Prompt: Rename every "common name" in the listing below to "vernacular name" and keep all other text unchanged. Leave the pictures out of your answer.

Dataset excerpts
* Begin *

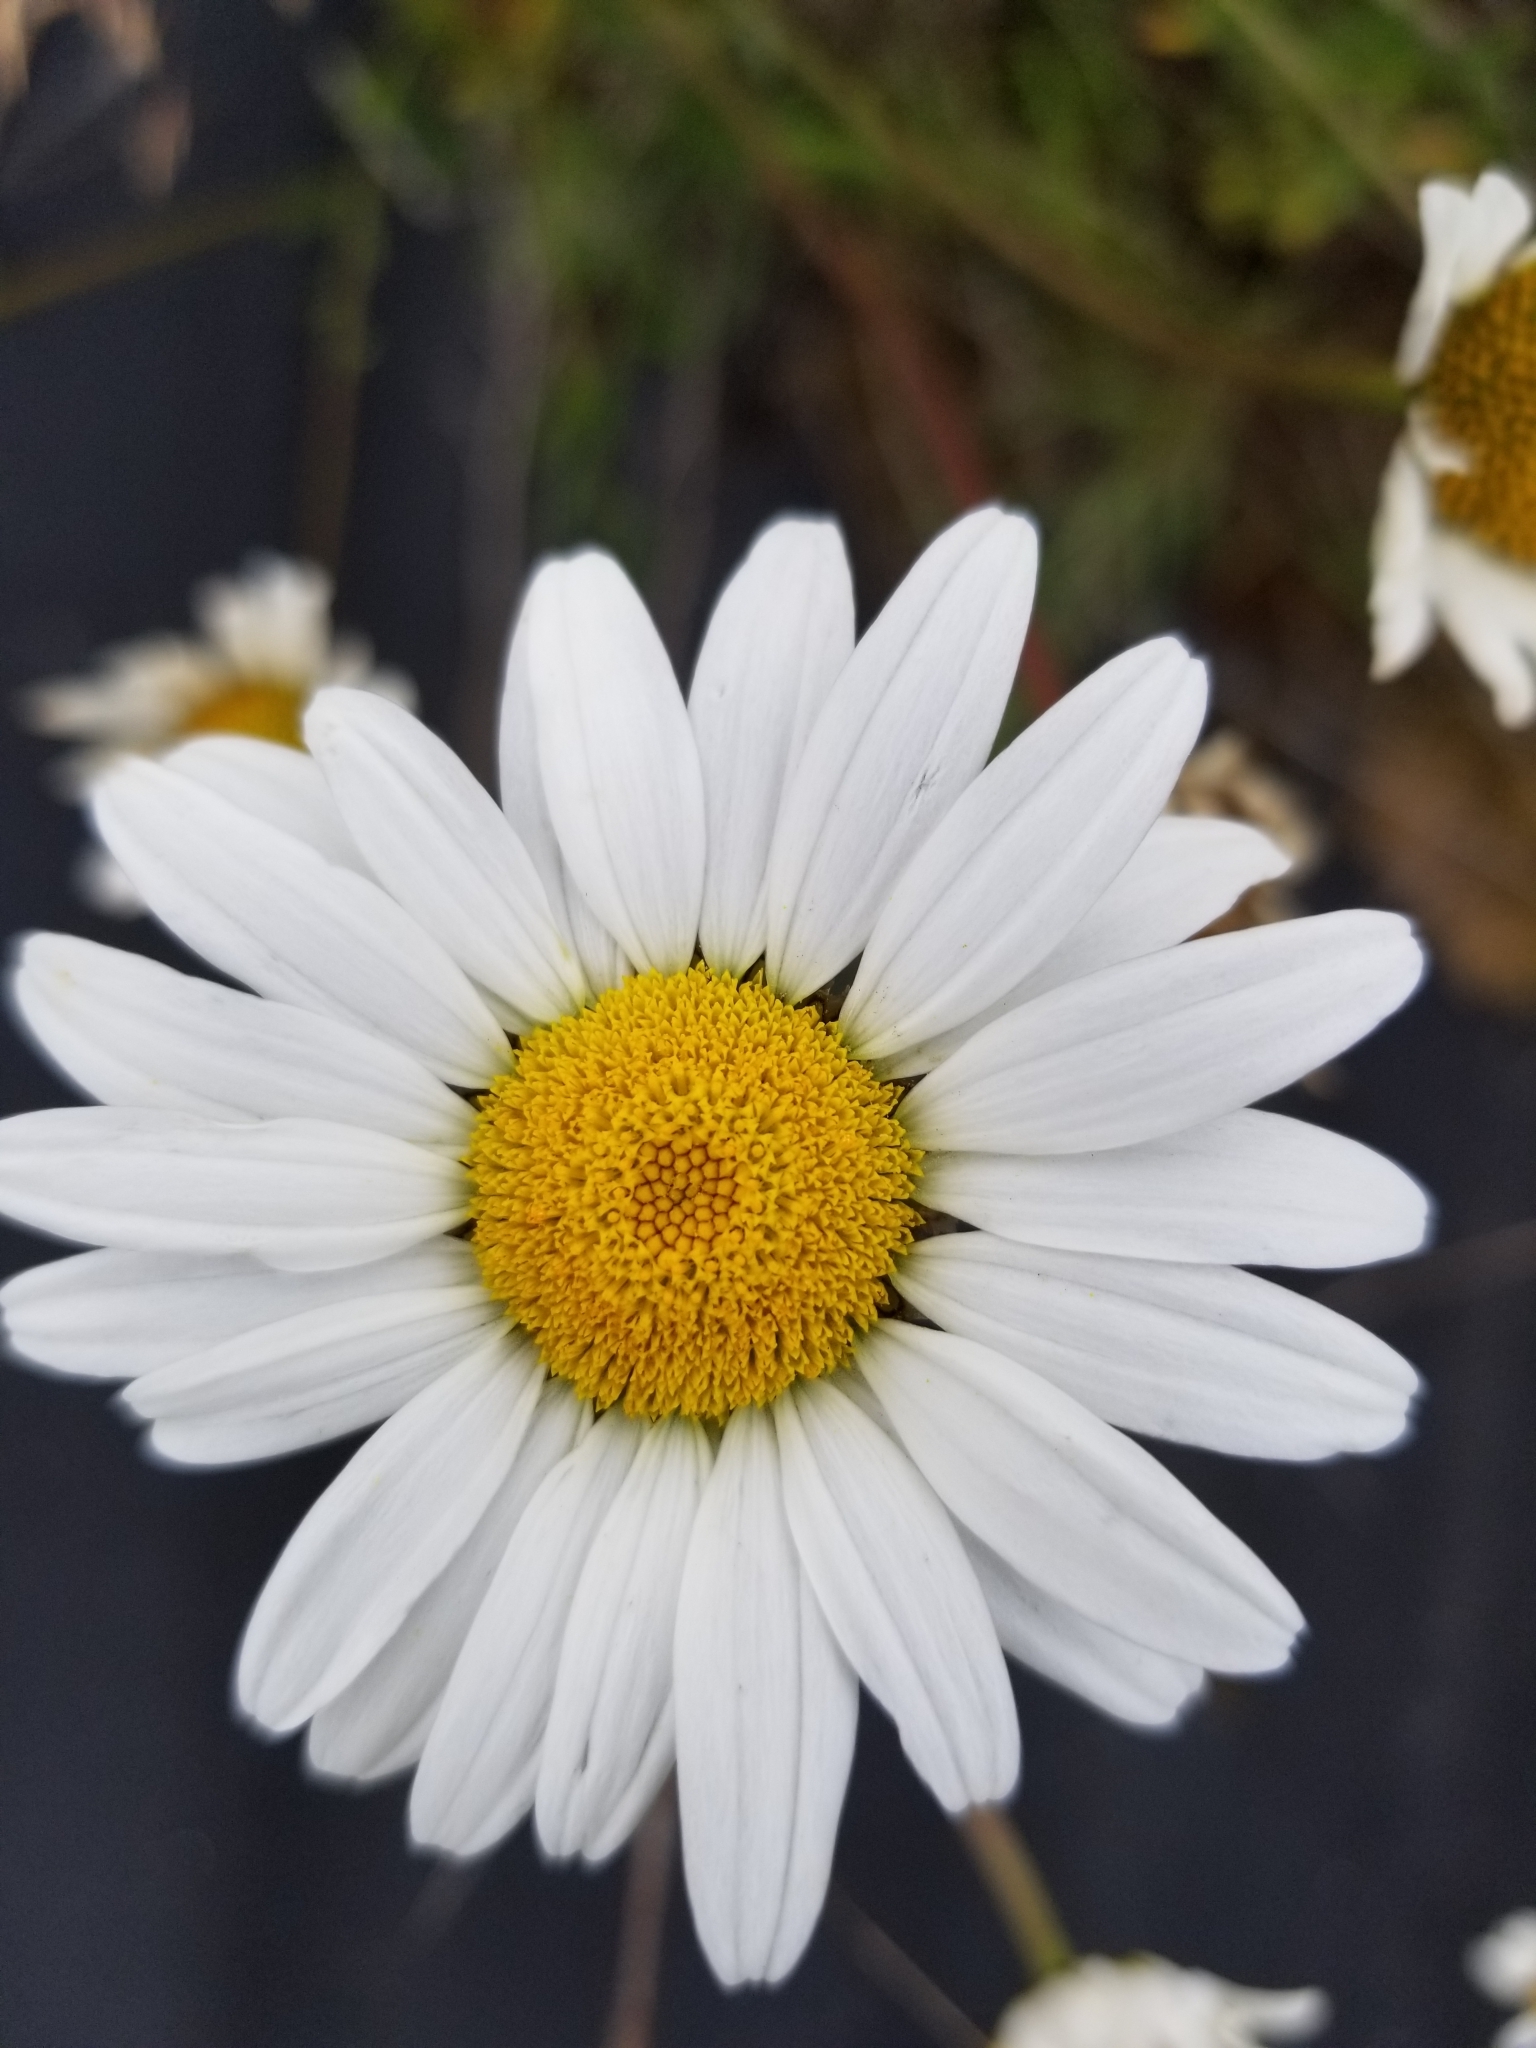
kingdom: Plantae
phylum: Tracheophyta
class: Magnoliopsida
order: Asterales
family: Asteraceae
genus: Leucanthemum
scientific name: Leucanthemum vulgare
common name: Oxeye daisy
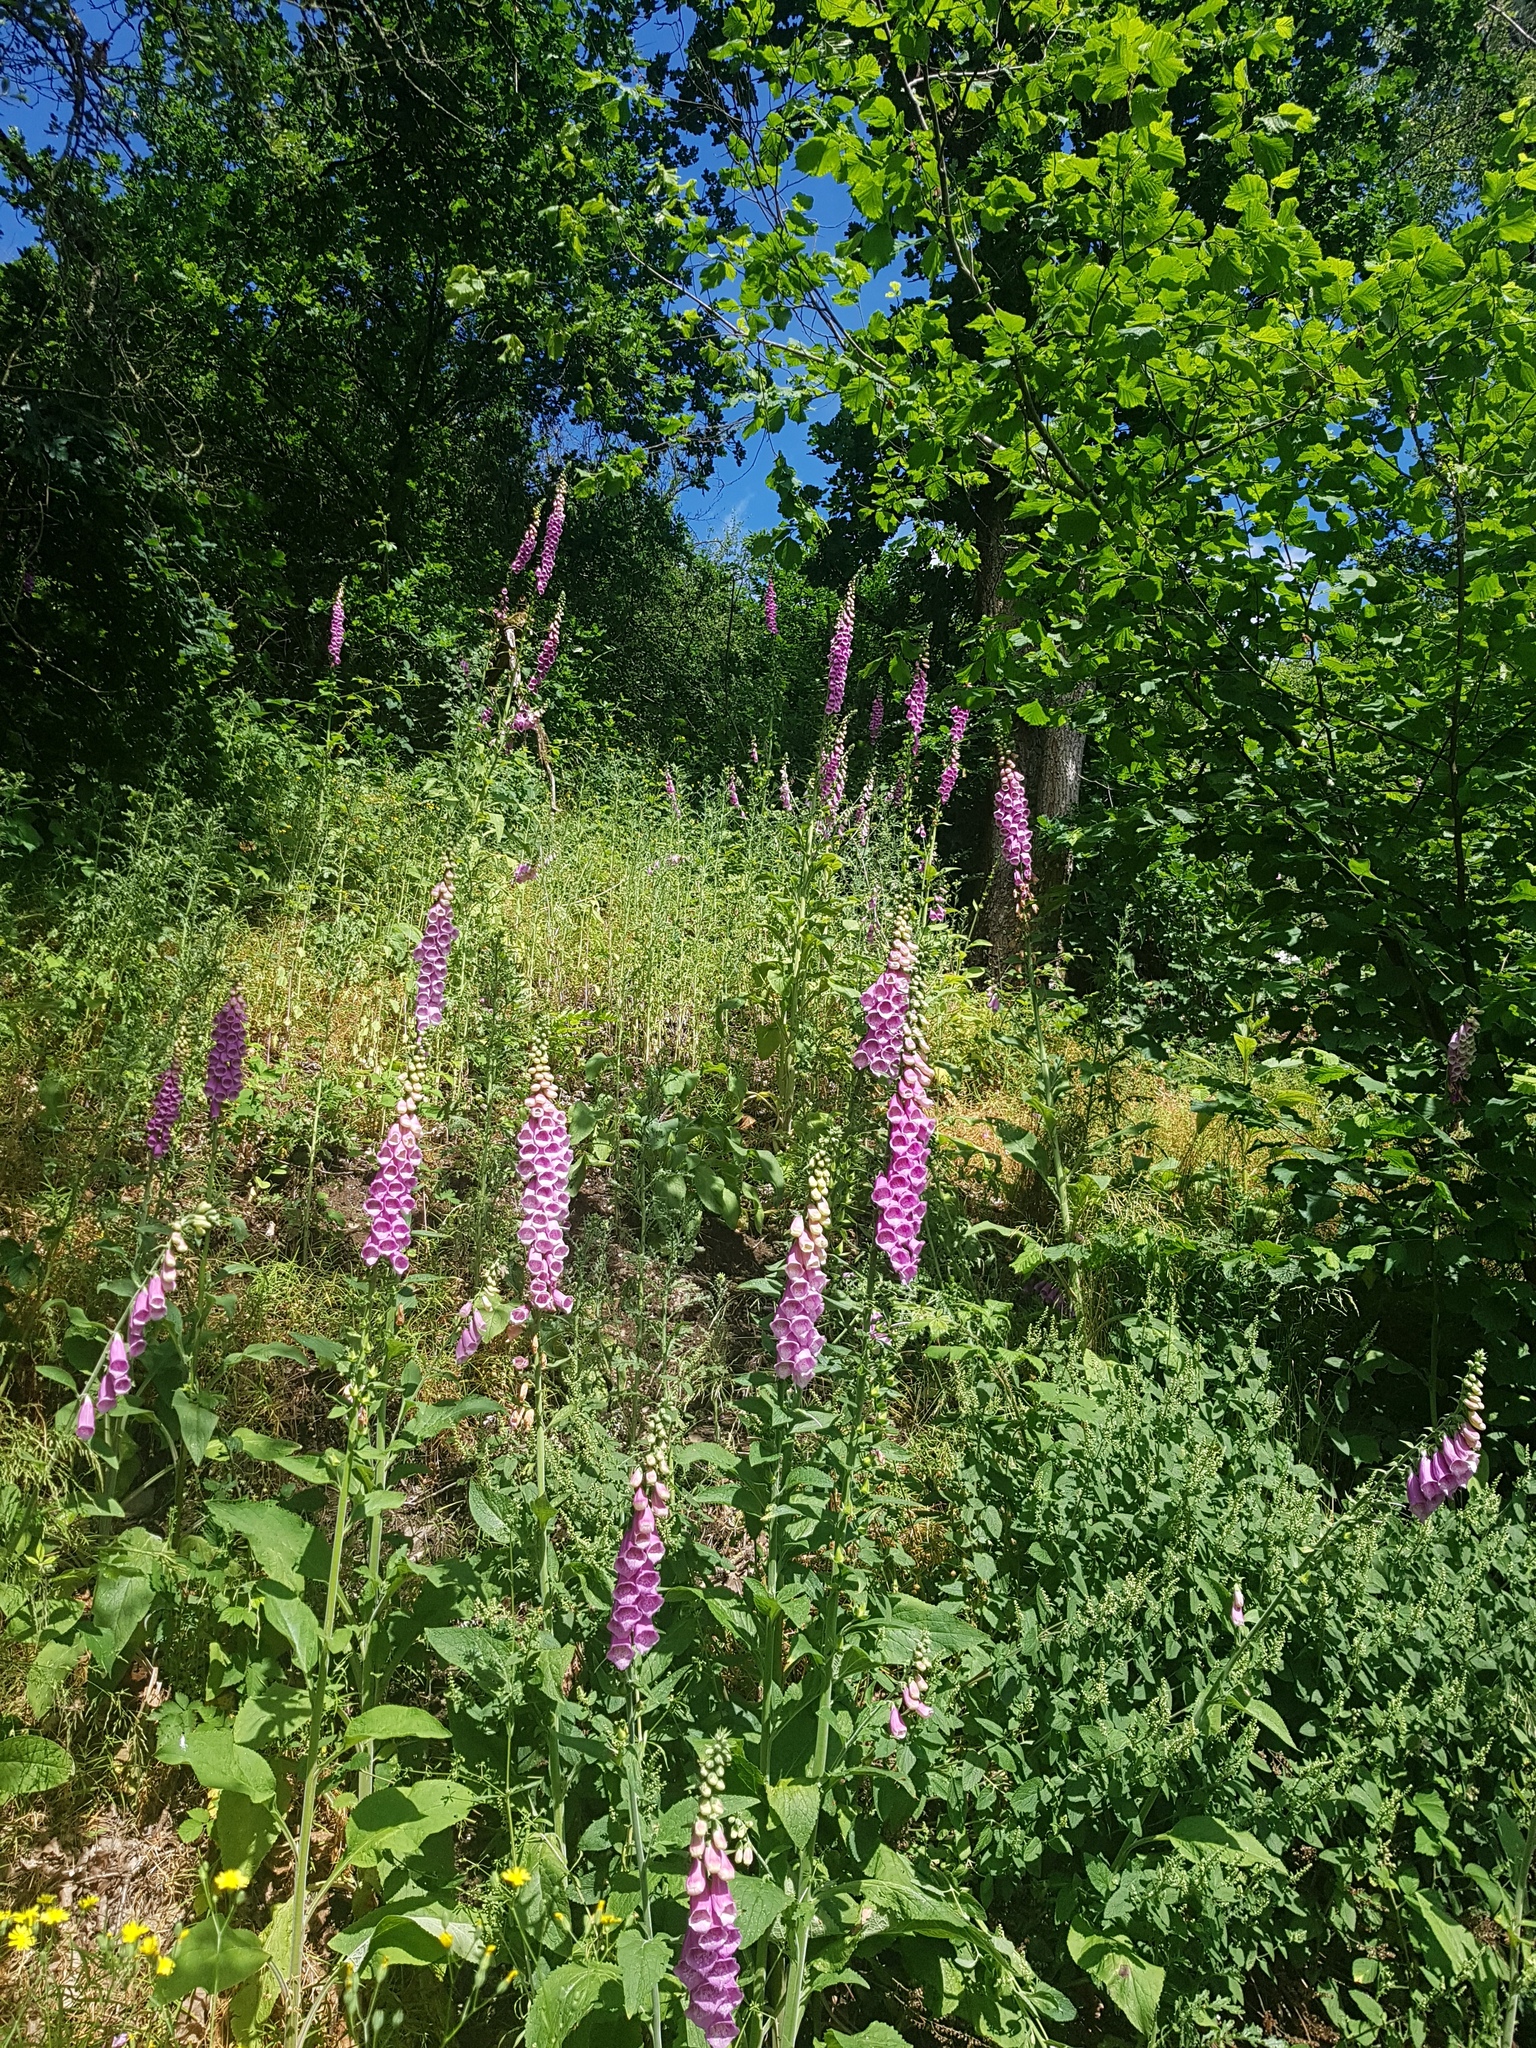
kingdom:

* End *

Result of this task:
kingdom: Plantae
phylum: Tracheophyta
class: Magnoliopsida
order: Asterales
family: Asteraceae
genus: Leucanthemum
scientific name: Leucanthemum vulgare
vernacular name: Oxeye daisy
kingdom:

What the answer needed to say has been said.